L'enquête fait penser à ces correspondants de guerre 'embedded', c'est-à-dire qui font équipe avec les soldats. Sauf qu'ici, les soldats, ce sont des galeristes. Et on peut dire qu'ils se font la guerre entre eux! Qu'il s'agisse de se battre pour se 'piquer' les artistes en pleine ascension, pour avoir le meilleur emplacement à une foire (la FIAC, Art Basel,...), ou encore, pour attirer les meilleurs clients: des collectionneurs, des vrais. Il s'agit d'éviter absolument ceux qui achètent pour revendre dans la foulée dans une salle des ventes: les enchères, on ne les maîtrise pas. Alors, si par malheur une oeuvre ne trouve pas preneur à bon prix, la cote de l'artiste en prend un coup, et c'est tout le reste de son oeuvre qui va en subir les conséquences.
On apprend une foule de choses sur ce métier, au final très exigeant.
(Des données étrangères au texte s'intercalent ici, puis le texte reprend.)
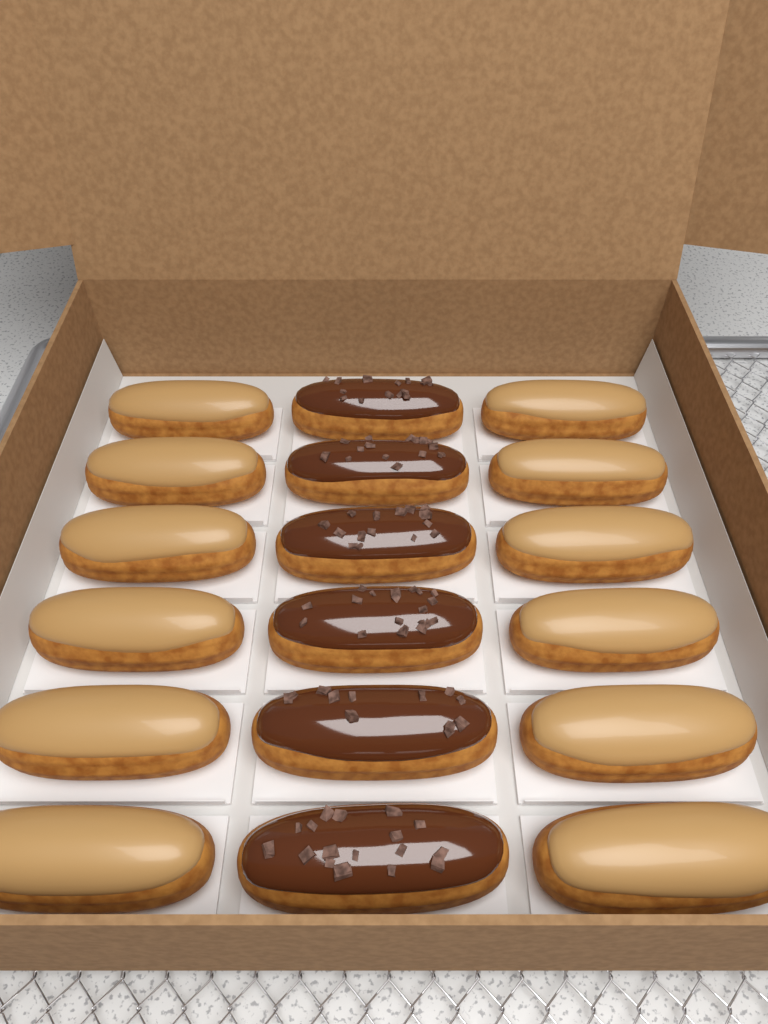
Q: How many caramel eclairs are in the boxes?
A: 12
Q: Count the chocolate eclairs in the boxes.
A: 6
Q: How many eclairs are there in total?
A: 18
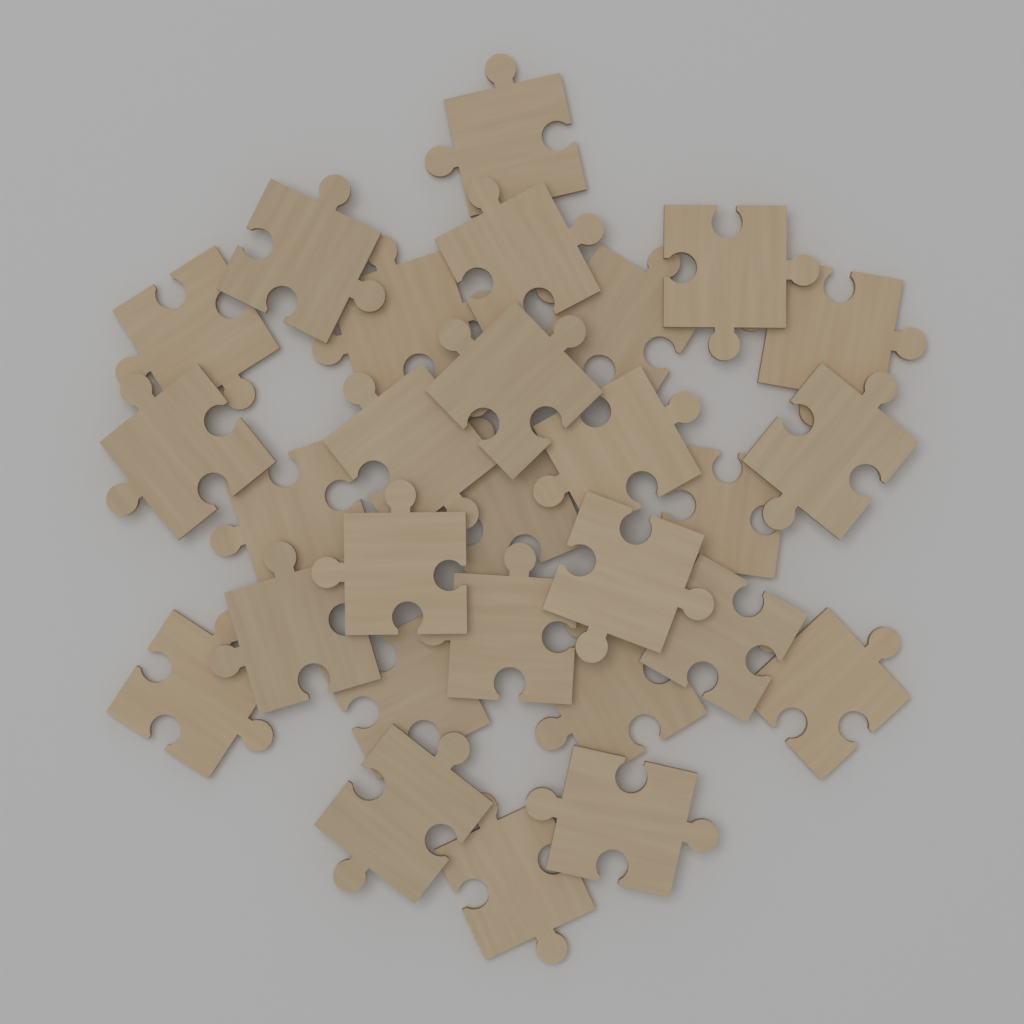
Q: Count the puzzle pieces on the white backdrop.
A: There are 28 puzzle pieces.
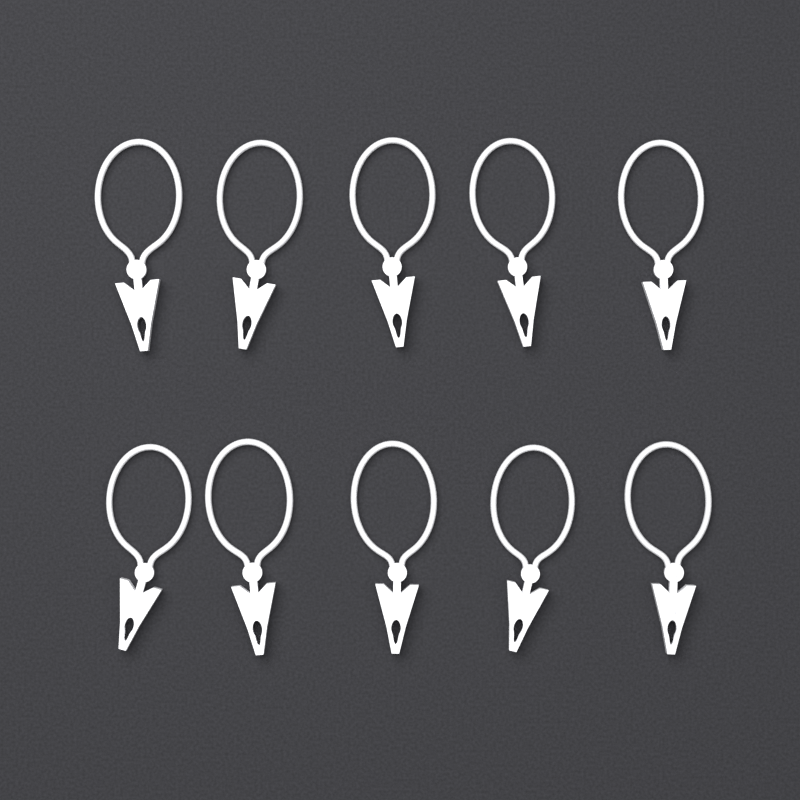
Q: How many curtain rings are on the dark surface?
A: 10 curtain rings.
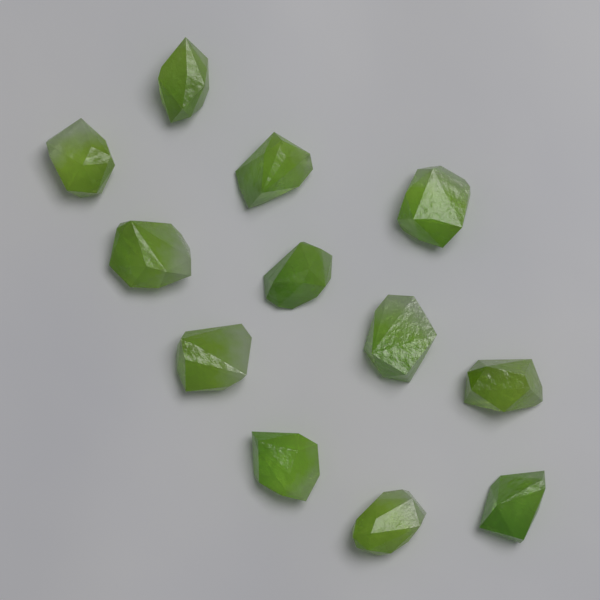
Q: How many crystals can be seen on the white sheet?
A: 12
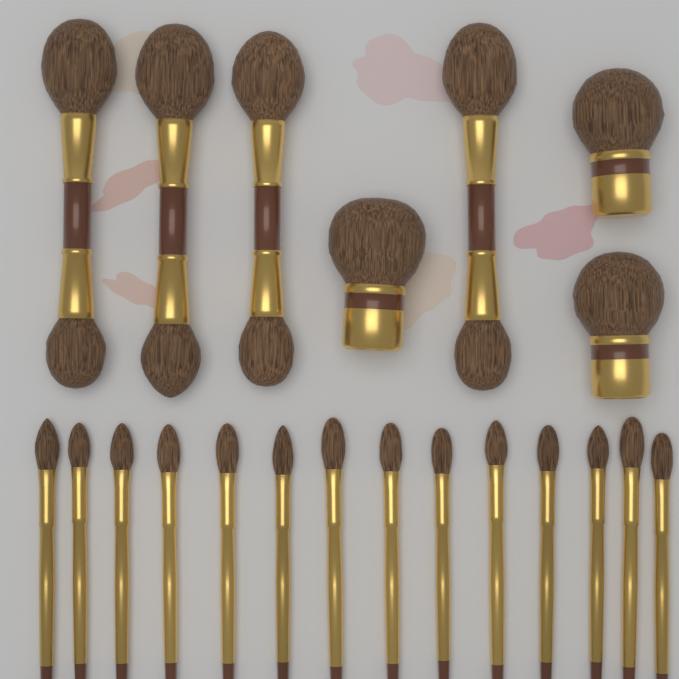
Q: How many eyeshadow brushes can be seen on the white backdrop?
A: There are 14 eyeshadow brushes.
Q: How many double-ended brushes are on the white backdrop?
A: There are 4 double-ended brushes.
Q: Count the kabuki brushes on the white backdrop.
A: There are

Que le chiffre d'affaires des galeries est très mal connu, et que la fraude fiscale y est estimée à 30%. Que la concentration y est à l'oeuvre, quelques poignées de galeries opérant sur toute la planète de l'art (c'est-à-dire les zones où se concentrent les riches, ceux qui peuvent s'offrir ce genre d'oeuvres: l'Europe, l'Amérique du Nord, et l'Asie du Sud-Est), trustent les meilleurs artistes, captant la majorité des transactions. Que ces galeries nécessitent beaucoup de capitaux. Que parfois, les prix faramineux annoncés dans la presse pour la vente d'une oeuvre exceptionnelle... ne sont pas du tout ce qui a été réellement payé. Il existe même des cas où la vente annoncée... n'a pas eu lieu!
Très complet, le livre analyse également les stratégies d'implantation des galeries: on voit l'importance que le centre Beaubourg a eu sur la multiplication des galeries dans le Marais, l'émergence de Chelsea à New York. La tactique de notre François Pinault national est abordée en passant (on comprend indirectement comment il valorise son patrimoine...) le rôle des musées et des critiques n'est pas oublié, on voit que les critiques indépendants sont de moins en moins nombreux, car les journaux et les revues d'art ne paient guère.
En parallèle, ce livre est aussi une réflexion sur la manière de mener une enquête sociologique. Peu de statistiques ici, l'auteur est intégré dans le milieu de l'art, ce qui lui permet de rapporter des propos de galeristes, de collectionneurs... Un bouquin vivant, et facile à lire.